[[ INPUT DATA open ]]

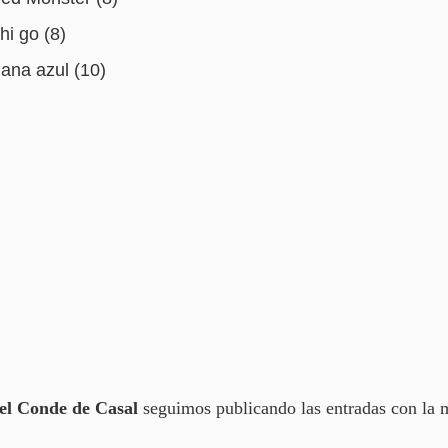
hi go (8)
ana azul (10)
del Conde de Casal
seguimos publicando las entradas con la m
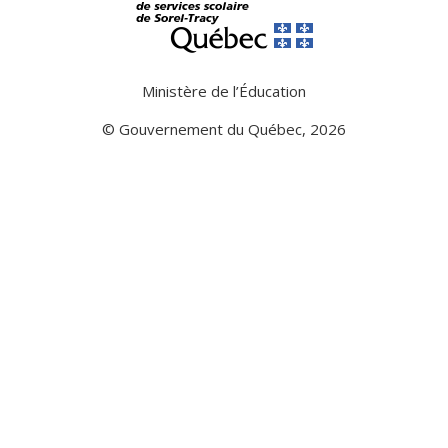
Ministère de l’Éducation
© Gouvernement du Québec, 2026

[[ INPUT DATA closed ]]

Restate the entries word for word, though any image they contain should not appear.

▸ OUTPUT OF THE EXERCISE:
hi go (8)
ana azul (10)
del Conde de Casal
seguimos publicando las entradas con la m
Ministère de l’Éducation
© Gouvernement du Québec, 2026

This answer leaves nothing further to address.